The major arguments in favor of capitalizing these expenditures are: they have increased the value of the property, significantly prolonged the use of the property, adapted the property for a new use, or created benefits with a duration of more than one year. The arguments in favor of immediate expensing these costs are: the expenditures have merely restored the property to its previous condition prior to the pollution activities, allowed the taxpayer to continue to use the property, or kept the property in usable condition. In many court cases, the IRS has argued for capitalizing these costs and depreciating them over future periods whereas taxpayers preferred the immediate expensing of these costs. Court decisions have been mixed. (See INDOPCO, Inc., 92-1 USTC 50,113, 503 US 79 (1992); Red Star Yeast and Products Co. v. Com., CCH Dec. 21,351, 25 T.C. 321 (1955); Woolrich Woolen Mills v. U.S., 61-1 USTC 9397, 289 F.2d 444 (CA-3); Moss v. Com., 87-2 USTC 9590 (CA-9); Mountain Fuel Supply v. U.S., 71-2 USTC 9681, 449 F.2d 816 (CA-10).)

In l997, the Tax Court, in Norwest Corp. v. Com.,(CCH Dec. 52,008, 108 T.C. 265[1997]), ruled that a taxpayer incurring asbestos removal costs in connection with the remodeling of a building was required to capitalize these costs as part of the remodeling plan. The opinion indicated the asbestos removal costs would not have been incurred if the remodeling work had not been done; therefore, the removal costs were part of the general plan of remodeling and must be capitalized. The taxpayer's arguments that the asbestos removal costs did not increase the value of the building, were made to eliminate a health hazard, and merely restored the building to its prior value before the discovery of the asbestos were denied. If the asbestos removal costs had been incurred separately from the remodeling work, there is good reason to believe that the removal costs would be currently deductible.

In January l998, the IRS issued Rev. Proc. 98-17, (1998-5 I.R.B. 21), that allows taxpayers to request a letter ruling on the immediate deductibility or capitalization of environmental cleanup costs incurred in a continuing project which spans a period of years. The letter ruling can cover years in which the taxpayer has already filed tax returns. A letter ruling will not be issued, however, if the identical environmental cleanup issues are currently pending in litigation in a case involving the IRS and the taxpayer. The Rev. Proc. is effective for requests submitted during the two year period: February 2, l998 to February 2, 2000.
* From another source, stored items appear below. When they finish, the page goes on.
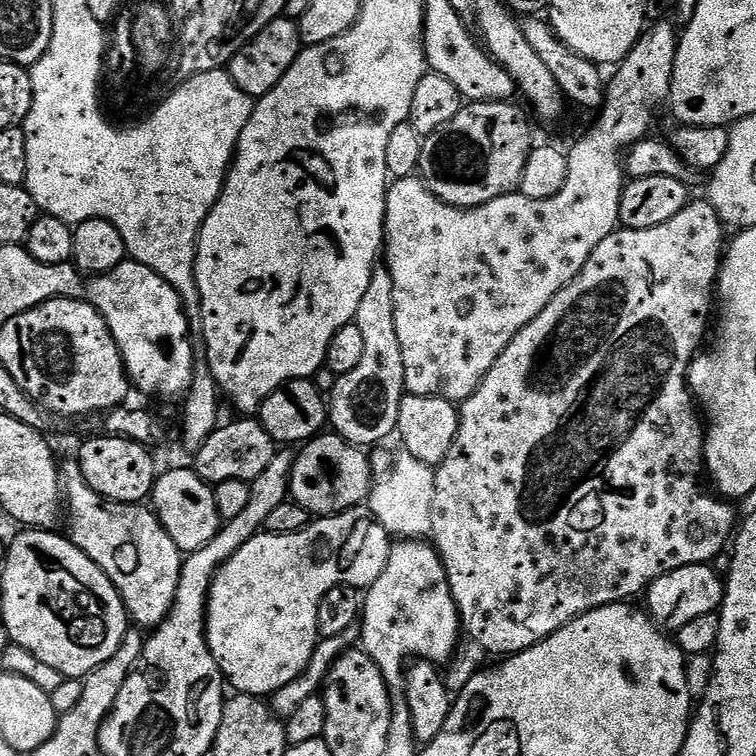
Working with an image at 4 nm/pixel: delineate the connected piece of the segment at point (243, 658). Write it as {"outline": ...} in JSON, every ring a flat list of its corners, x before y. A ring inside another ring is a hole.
{"outline":[[357,506,347,508,344,512,321,515,294,534,274,534,265,530,259,536,250,538,250,542,246,542,246,546,242,546,242,550,238,550,238,554,234,554,218,569,208,595,208,618,206,621,208,645,214,654,214,662,218,662,225,681,231,687,233,684,237,693,261,698,271,697,272,693,282,690,282,686,286,686,286,682,294,682,294,678,298,678,306,670,306,666,316,649,318,643,318,606,322,602,322,598,326,598,326,594,330,590,334,590,334,586,345,584,351,588,366,590,371,584,378,582,378,576,382,574,382,570,386,570,386,562,390,558,393,543,393,537,372,516,371,510,366,506]]}

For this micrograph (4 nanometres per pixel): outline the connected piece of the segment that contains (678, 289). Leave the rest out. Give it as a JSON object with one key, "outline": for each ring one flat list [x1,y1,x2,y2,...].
{"outline":[[700,198,700,200,693,199,681,212,674,214,674,218,670,218,670,222,662,222,662,226,650,226,646,230,630,230,629,228,621,227,619,230,611,232,609,236,602,238,602,242,598,242,598,250,594,250,594,254,590,254,590,258,586,262,586,266,582,266,578,278,574,278,574,282,570,282,564,287,552,299,550,306,546,306,546,310,542,310,542,314,538,314,538,318,534,318,534,322,527,324,513,338,510,346,506,346,506,350,498,358,498,362,494,362,494,366,486,374,486,378,482,378,478,390,474,390,474,394,470,398,466,398,459,405,460,425,458,426,458,434,454,438,454,446,450,446,450,454,446,454,446,458,435,469,436,489,434,490,433,528,430,540,435,547,436,553,440,556,440,561,444,563,446,578,450,582,452,597,456,603,457,610,460,611,460,622,463,631,466,633,467,639,471,643,482,646,485,653,492,655,493,652,494,655,500,656,496,658,507,658,517,652,524,652,527,648,533,648,535,644,542,642,550,634,562,630,562,626,566,626,574,618,578,618,595,608,631,601,633,598,636,598,632,596,638,595,639,592,640,595,647,593,649,586,658,578,662,578,674,570,682,570,682,566,709,563,719,552,723,552,729,547,730,541,734,536,734,529,738,524,738,512,727,499,713,494,706,483,706,465,704,463,706,428,702,423,701,413,694,403,692,390,688,387,688,367,691,366,697,353,701,351,702,345,700,343,703,342,704,331,708,328,708,315,711,312,713,315,714,312,714,293,718,288,720,265,726,251,726,236,724,240,724,232,726,233,725,225,721,224,714,206,704,198]]}

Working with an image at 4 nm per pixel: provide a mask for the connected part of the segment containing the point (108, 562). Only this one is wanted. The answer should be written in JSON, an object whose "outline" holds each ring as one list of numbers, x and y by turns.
{"outline":[[79,467,66,472,67,535,74,546,89,556,119,590,129,617,141,629,157,628,170,614,178,594,184,556,180,547,166,534,160,519,144,504,115,504,105,500,86,482]]}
The Taxpayer Relief Act of l997 added Code Sec. 198 entitled "Expensing of Environmental Remediation Costs." Under Code Sec. 198, which is effective for expenditures paid or incurred after August 5, l997 through December 31, 2000, the taxpayer can elect to currently deduct qualified environmental remediation (cleanup) costs which would otherwise be capitalized. Qualified cleanup costs must be incurred in connection with the abatement or control of hazardous substances at a qualified contaminated site. Hazardous substances normally include toxic pollutants and hazardous chemical wastes. A qualified contaminated site would be property held for use in trade or business, for the production of income, or inventory which is certified by an appropriate state agency to be located within a targeted area which contains a hazardous substance. Targeted areas include empowerment zones and enterprise communities as designated under current law, 76 EPA Brownfield's Pilot Project sites, and population census tracts with a proverty rate of 20% or more, and certain industrial and commercial areas contiguous to these population census tracts. Code Sec. 198 does not apply to costs incurred in the demolition of structures and mining and solid waste reclamation costs.

(This brief summary has been adapted from: Kreiser, Larry, Butcher, William, and Schoch, Hebert, "The Taxation and Management of Environmental Cleanup Costs: A Growing Worldwide Concern," TAXES-THE TAX MAGAZINE, Vol. 76 No. 5 (May l998), pp. 29-34.)